By Andrew Torchia
RIYADH (Reuters) – With low oil prices and austerity pushing Saudi Arabia into recession, the government may struggle to persuade international business leaders this week to pour billions of dollars of badly needed investment into the kingdom.
Crown Prince Mohammed bin Salman, the 32-year-old architect of reforms designed to end Saudi Arabia’s reliance on oil exports, will make a rare public address to hundreds of bankers, businessmen and government officials from around the world at a three-day conference starting on Tuesday.
Arranged by Saudi Arabia’s main sovereign wealth fund, the $180 billion Public Investment Fund (PIF), the event is labeled the Future Investment Initiative – an effort to present the world’s top oil exporter as a leading global investment destination.
Four thousand people have registered to attend the event at an opulent Riyadh conference center, and the scheduled speakers control assets worth $22 trillion, the PIF estimates.
In some ways, Prince Mohammed has a strong story to tell. He has taken politically brave steps, such as public sector pay cuts and the introduction of new taxes, to begin cutting a massive state budget deficit that totaled $98 billion in 2015.
Officials hope a privatization program, including the sale of 5 percent of oil giant Saudi Aramco, will raise $300 billion. Riyadh is cutting red tape and removing barriers to investment; on Sunday, it said it would let strategic foreign investors own more than 10 percent of listed Saudi companies.
The PIF, which once operated as a sleepy holding company for state-owned enterprises, is being pressed into service to jump-start tens of billions of dollars of projects in non-oil sectors such as real estate development, recycling and technology.
One of Prince Mohammed’s biggest reforms is last month’s decision to remove a ban on women driving. This could reshape Saudi society. Just removing the need for women to hire foreign chauffeurs could save Saudis billions of dollars.
RESISTANCE TO REFORMS
“A few years ago, when oil was high, we were a rich country but nothing was happening, nobody was interested,” a senior executive at a major Saudi investment firm told a meeting in Dubai last week.

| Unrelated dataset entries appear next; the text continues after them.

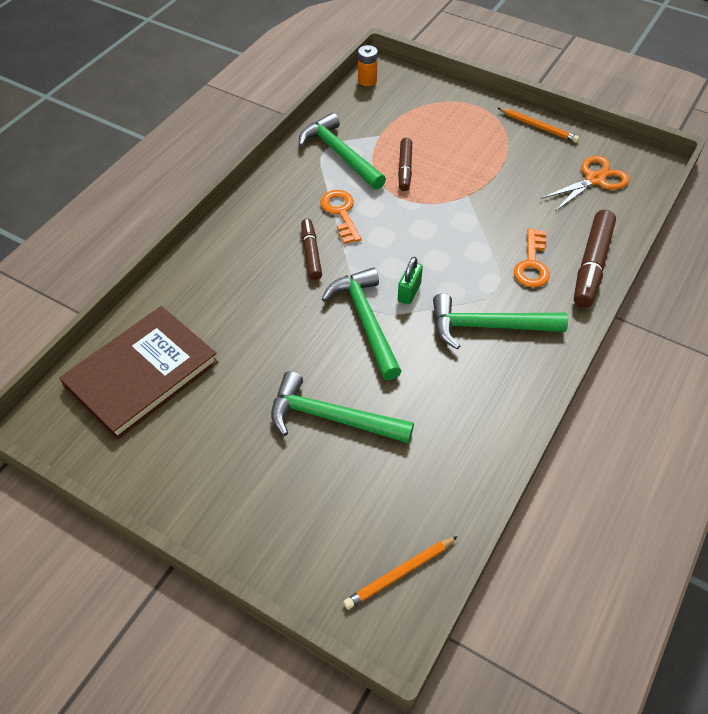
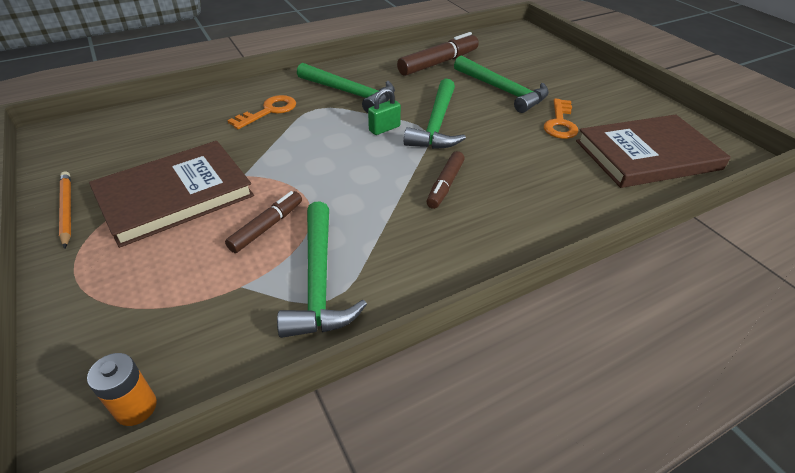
camera: 150 degrees left, 10 degrees down
orange key [320,190,362,244] -> orange key moved to [544,99,579,139]
orange pencil [343,536,458,609] -> none
orange scissors [541,156,629,211] -> none
brown marker [574,210,616,308] -> brown marker moved to [397,32,479,76]
none -> brown book [89,141,254,248]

“Now we’re not as rich but foreign investors are more interested because of the opportunities that have been created.”
Other aspects of the reforms are troubling, however. Austerity helped push the economy into recession in the second quarter of 2017, official data showed; consumer prices are falling and unemployment among Saudis has reached 12.8 percent.
Few state assets have actually been sold, partly because of uncertainty over legal protections for investors, and it is not clear that private Saudi companies have the money or the courage to invest in projects alongside the PIF as the government hopes.

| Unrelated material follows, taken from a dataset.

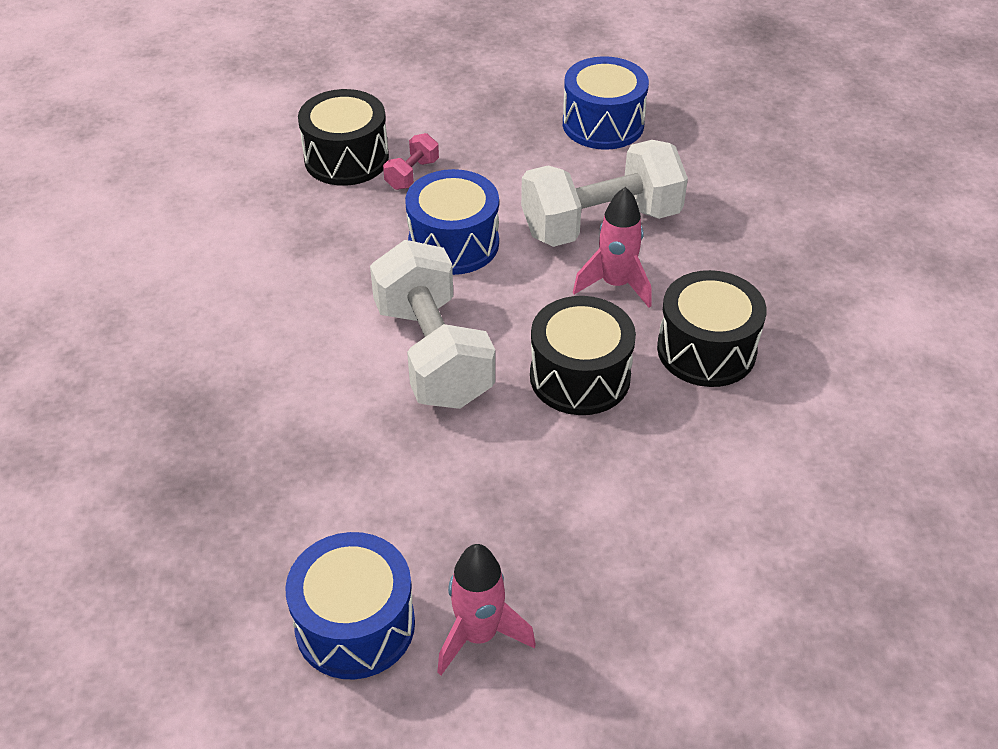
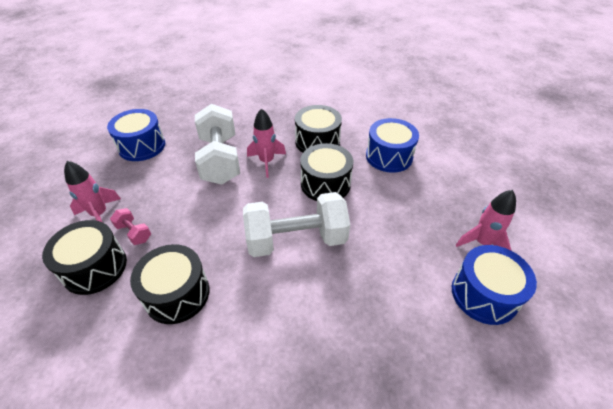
camera: 80 degrees left, 0 degrees up
blue drum [405,169,499,275] -> blue drum moved to [366,118,419,173]
none -> pink rocket [64,161,121,222]
none -> black drum [130,244,209,324]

The Saudi executive conceded there was resistance to the reforms in some parts of the government bureaucracy, and that investors seeking to lay off staff at state firms which they bought could find that politically difficult.
Attracting more foreign investment would ease pressure on Saudi Arabia. But foreigners are cautious towards the kingdom’s non-oil sector, partly because of the economic slump; foreigners own only about 4.5 percent of the local stock market, compared to double-digit shares in many other emerging markets.
Foreign investors attending a conference on Saudi Arabia organized by JP Morgan in New York this month were very interested in individual firms that might benefit from economic reforms, the U.S. investment bank said. But they were “not too optimistic” on the outlook for the Saudi economy as a whole.